Preventative health strategies could be a unique role for housing providers wishing to integrate more with the health sector. HACT's Housing and Health Intern Tom Allen discusses how the housing sector needs to start addressing the health requirements of their customers.
The housing sector seems to be perpetually frustrated in its attempts to integrate more closely with health. Since I have been working as HACT’s Health and Housing Intern, I’ve lost count of the number of times I have heard that health is failing to recognise the potential gains from closer integration. Doubtless there is some truth in this view point, but it’s also quite easy to say – harder to change.
A lot of the work we have been focused on seeks to improve the use of evidence in the housing sector so that we can start to talk in a language which health will respect. But this is by no means the only change which is needed to deliver closer joint-working. It’s also really important to think honestly about what the offer is from housing. What differentiates housing associations from the multitude of providers competing for involvement in health services?
Typically, the housing sector thinks about health through the lens of care and support activities and community investment initiatives such as well-being programmes. Whilst there is clearly potential for greater collaboration in these areas, there is also a risk that housing is failing to utilise its greatest asset – its unique position providing general needs housing for a section of society which includes many of the health sectors key targets.
In conjunction with the Dementia Services Development Centre HACT have produced guidance on developing a strong strategy to address dementia. Strategies like this will always involve specialist services, but it is also important not to overlook the potential gains of a preventative strategy across all areas of a housing associations work. This sort of activity is out of the comfort zone of Care and Support services, but has the potential to show health services the unique role housing can play. However, this should not be the main motivation for incorporating health related activities into standard practice. True integration will not be achieved if housing continues to see health as a source of financial support for all its good work. Instead housing associations need to recognise that, with increasingly vulnerable tenants, they will benefit directly from addressing the health needs of their customers. And as an added bonus it’s the right thing to do!
The challenges posed by dementia, provide a good example of the benefits of incorporating health related activities into standard practice. Some housing associations have provided training to all staff in recognising dementia risk factors. In this way, there is a means for normal business processes to impact on resident’s health. If the maintenance team, who interact regularly with residents, are aware of risk factors there is potential to intervene before a crisis occurs.

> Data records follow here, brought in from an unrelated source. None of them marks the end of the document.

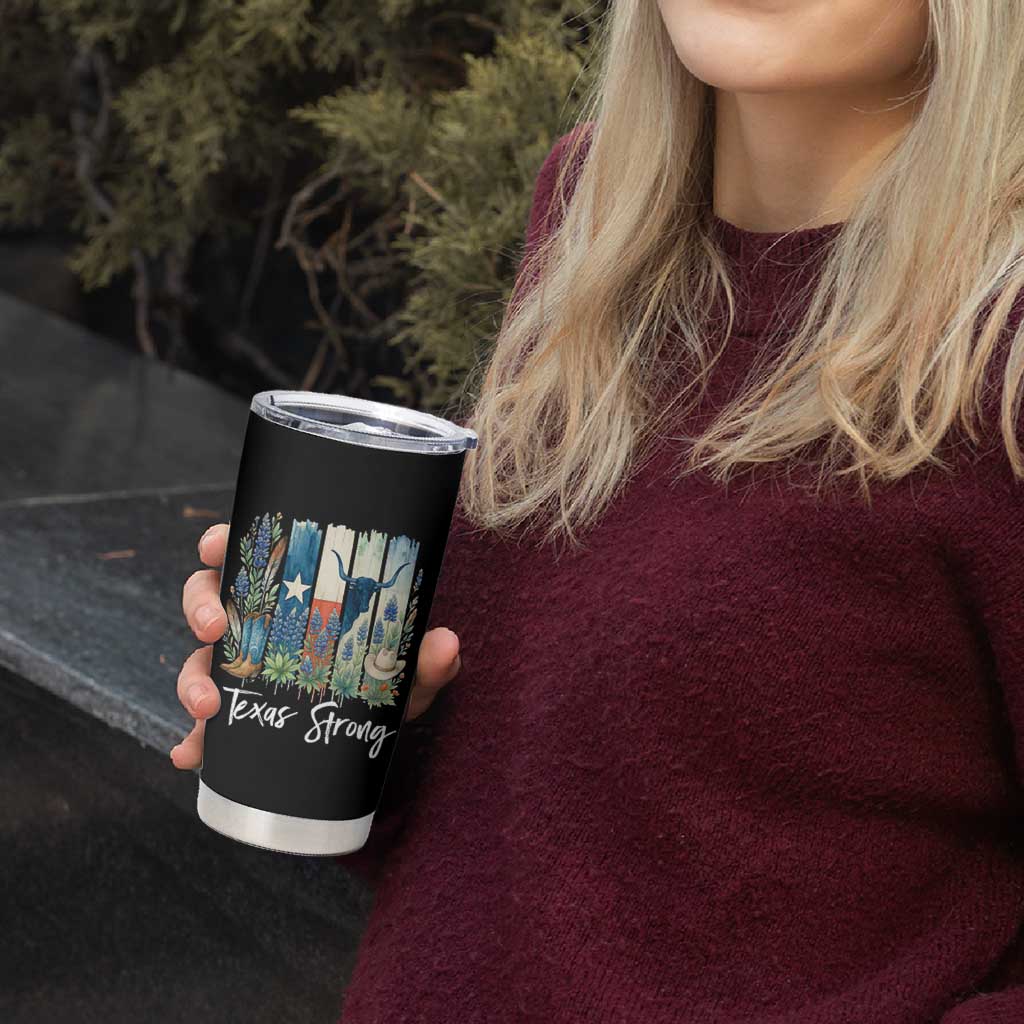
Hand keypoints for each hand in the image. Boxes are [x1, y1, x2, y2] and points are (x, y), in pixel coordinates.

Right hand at [170, 522, 461, 768]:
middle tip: (215, 628)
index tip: (215, 545)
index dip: (221, 543)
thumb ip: (426, 658)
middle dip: (201, 609)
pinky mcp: (241, 714)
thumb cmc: (389, 676)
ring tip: (208, 706)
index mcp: (291, 592)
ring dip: (192, 679)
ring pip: (199, 660)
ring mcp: (245, 667)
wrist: (381, 722)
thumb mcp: (409, 668)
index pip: (248, 555)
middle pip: (207, 599)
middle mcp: (260, 623)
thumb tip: (446, 643)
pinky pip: (206, 725)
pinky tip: (191, 754)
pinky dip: (193, 740)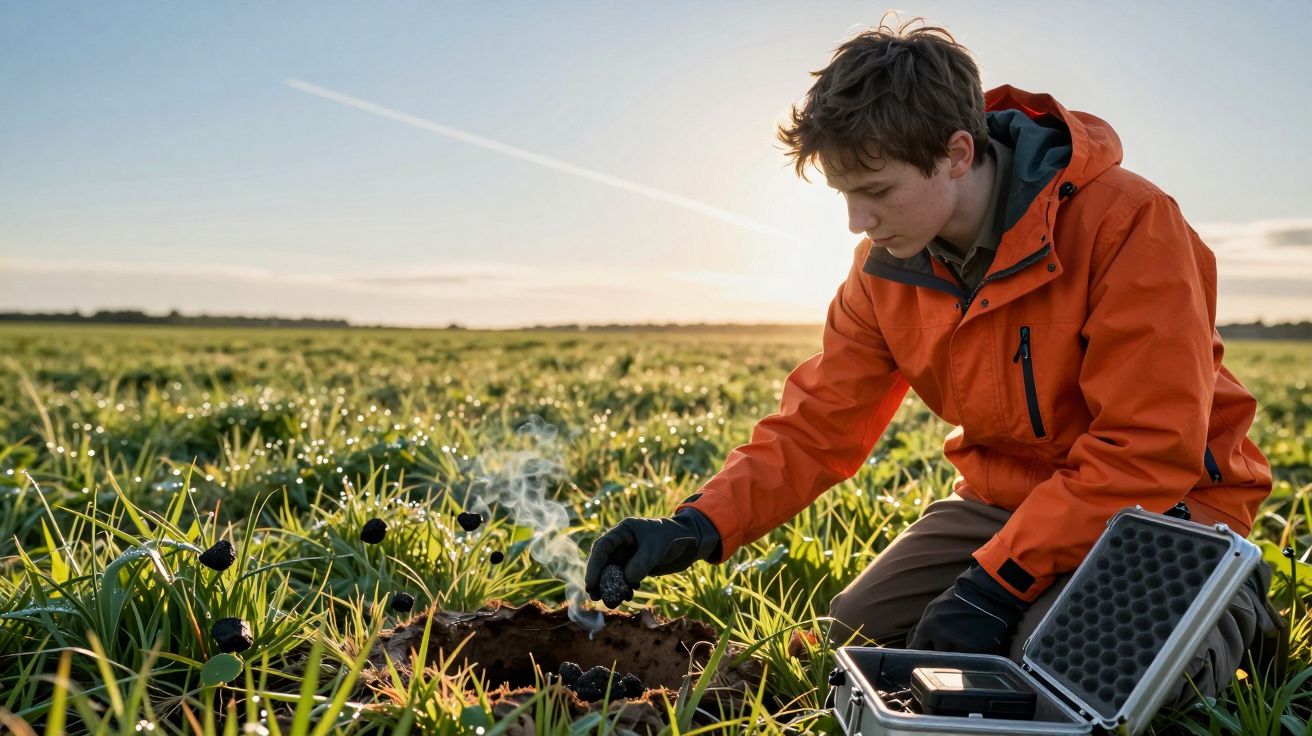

NHS England’s Five Year Forward Review makes clear that a move to more preventative services will be crucial to the future of the NHS in particular to avoid the widening of health inequalities. This is crucial because prevention is about providing solutions before a crisis emerges and more drastic forms of support are required. Housing associations are best placed to address these issues when they incorporate health and wellbeing strategies into their general business model rather than seeing them as an add on to their main work as landlords.